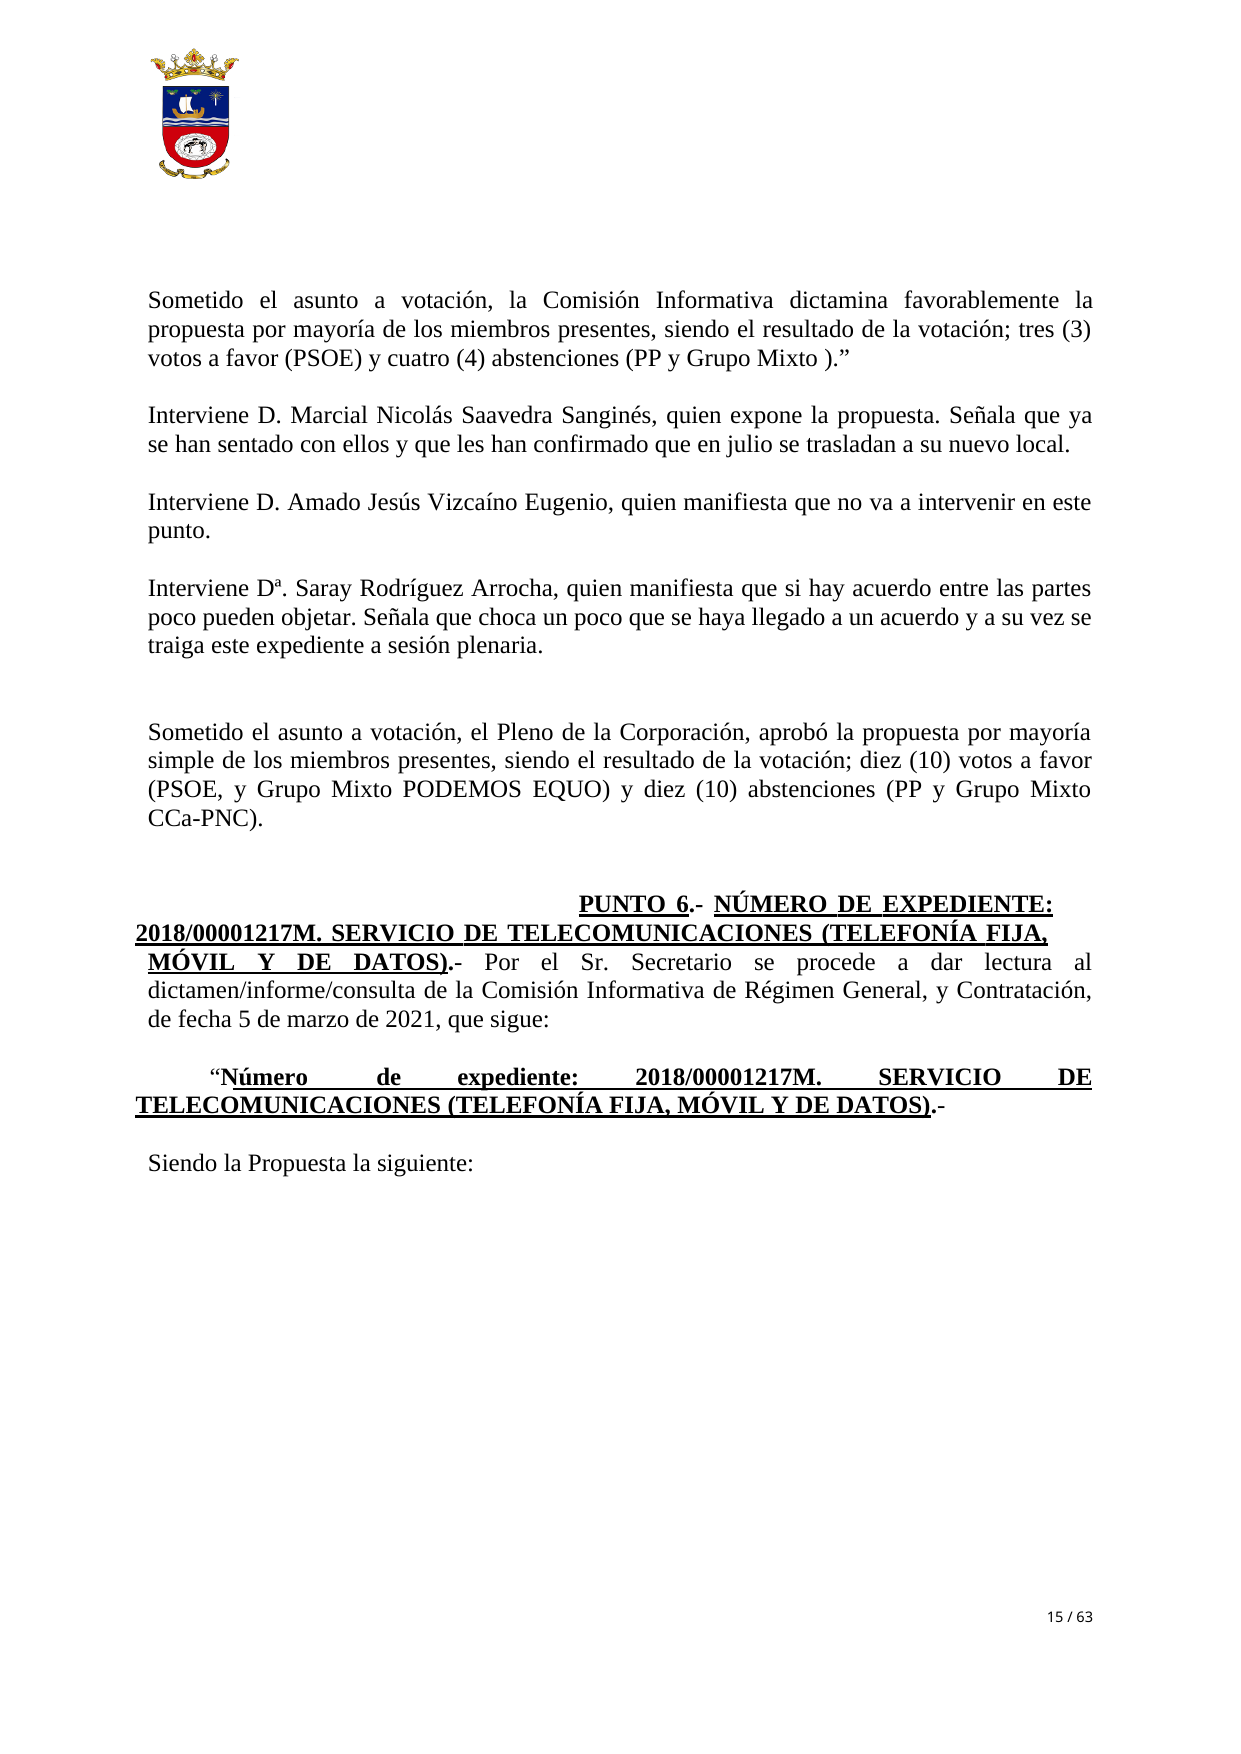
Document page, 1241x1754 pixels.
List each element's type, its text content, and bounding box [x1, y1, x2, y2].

text 15 / 63 [135, 1607, 1093, 1627]
text Interviene Dª. Saray Rodríguez Arrocha, quien manifiesta que si hay acuerdo entre las partes poco pueden objetar. Señala que choca un poco que se haya llegado a un acuerdo y a su vez se traiga este expediente a sesión plenaria. [148, 573, 1093, 659]
subtitle “Número de expediente: 2018/00001217M. SERVICIO DE TELECOMUNICACIONES (TELEFONÍA FIJA, MÓVIL Y DE DATOS).- [135, 1062, 1093, 1119]
text Interviene D. Marcial Nicolás Saavedra Sanginés, quien expone la propuesta. Señala que ya se han sentado con ellos y que les han confirmado que en julio se trasladan a su nuevo local. [148, 400, 1093, 458]
text MÓVIL Y DE DATOS).- Por el Sr. Secretario se procede a dar lectura al dictamen/informe/consulta de la Comisión Informativa de Régimen General, y Contratación, de fecha 5 de marzo de 2021, que sigue: [148, 947, 1093, 1033]
text Interviene D. Amado Jesús Vizcaíno Eugenio, quien manifiesta que no va a intervenir en este punto. [148, 487, 1093, 544]
text Sometido el asunto a votación, la Comisión Informativa dictamina favorablemente la propuesta por mayoría de los miembros presentes, siendo el resultado de la votación; tres (3) votos a favor (PSOE) y cuatro (4) abstenciones (PP y Grupo Mixto ).” [148, 285, 1093, 372]
text Siendo la Propuesta la siguiente: [148, 1148, 1119, 1177]
text Sometido el asunto a votación, el Pleno de la Corporación, aprobó la propuesta por mayoría simple de los miembros presentes, siendo el resultado de la votación; diez (10) votos a favor (PSOE, y Grupo Mixto PODEMOS EQUO) y diez (10) abstenciones (PP y Grupo Mixto CCa-PNC). [148, 717, 1093, 832]
subtitle PUNTO 6.- NÚMERO DE EXPEDIENTE: 2018/00001217M. SERVICIO DE TELECOMUNICACIONES (TELEFONÍA FIJA, [135, 889, 1119, 947]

**WRITTEN INSTRUCTION**
Please revise every line of the listing above, putting "Comisión Informativa Permanente" wherever "Comisión Informativa" occurs and keeping everything else unchanged. Omit the pictures from your version.

**EXERCISE SOLUTION**
Document page, 1241x1754 pixels.
List each element's type, its text content, and bounding box [x1, y1, x2, y2].

text 15 / 63 [135, 1607, 1093, 1627]
text Interviene Dª. Saray Rodríguez Arrocha, quien manifiesta que si hay acuerdo entre las partes poco pueden objetar. Señala que choca un poco que se haya llegado a un acuerdo y a su vez se traiga este expediente a sesión plenaria. [148, 573, 1093, 659]
subtitle “Número de expediente: 2018/00001217M. SERVICIO DE TELECOMUNICACIONES (TELEFONÍA FIJA, MÓVIL Y DE DATOS).- [135, 1062, 1093, 1119]
text Interviene D. Marcial Nicolás Saavedra Sanginés, quien expone la propuesta. Señala que ya se han sentado con ellos y que les han confirmado que en julio se trasladan a su nuevo local. [148, 400, 1093, 458]
text MÓVIL Y DE DATOS).- Por el Sr. Secretario se procede a dar lectura al dictamen/informe/consulta de la Comisión Informativa Permanente de Régimen General, y Contratación, de fecha 5 de marzo de 2021, que sigue: [148, 947, 1093, 1033]
text Interviene D. Amado Jesús Vizcaíno Eugenio, quien manifiesta que no va a intervenir en este punto. [148, 487, 1093, 544]
text Sometido el asunto a votación, la Comisión Informativa Permanente dictamina favorablemente la propuesta por mayoría de los miembros presentes, siendo el resultado de la votación; tres (3) votos a favor (PSOE) y cuatro (4) abstenciones (PP y Grupo Mixto ).” [148, 285, 1093, 372]
text Siendo la Propuesta la siguiente: [148, 1148, 1119, 1177]
text Sometido el asunto a votación, el Pleno de la Corporación, aprobó la propuesta por mayoría simple de los miembros presentes, siendo el resultado de la votación; diez (10) votos a favor (PSOE, y Grupo Mixto PODEMOS EQUO) y diez (10) abstenciones (PP y Grupo Mixto CCa-PNC). [148, 717, 1093, 832]
subtitle PUNTO 6.- NÚMERO DE EXPEDIENTE: 2018/00001217M. SERVICIO DE TELECOMUNICACIONES (TELEFONÍA FIJA, [135, 889, 1119, 947]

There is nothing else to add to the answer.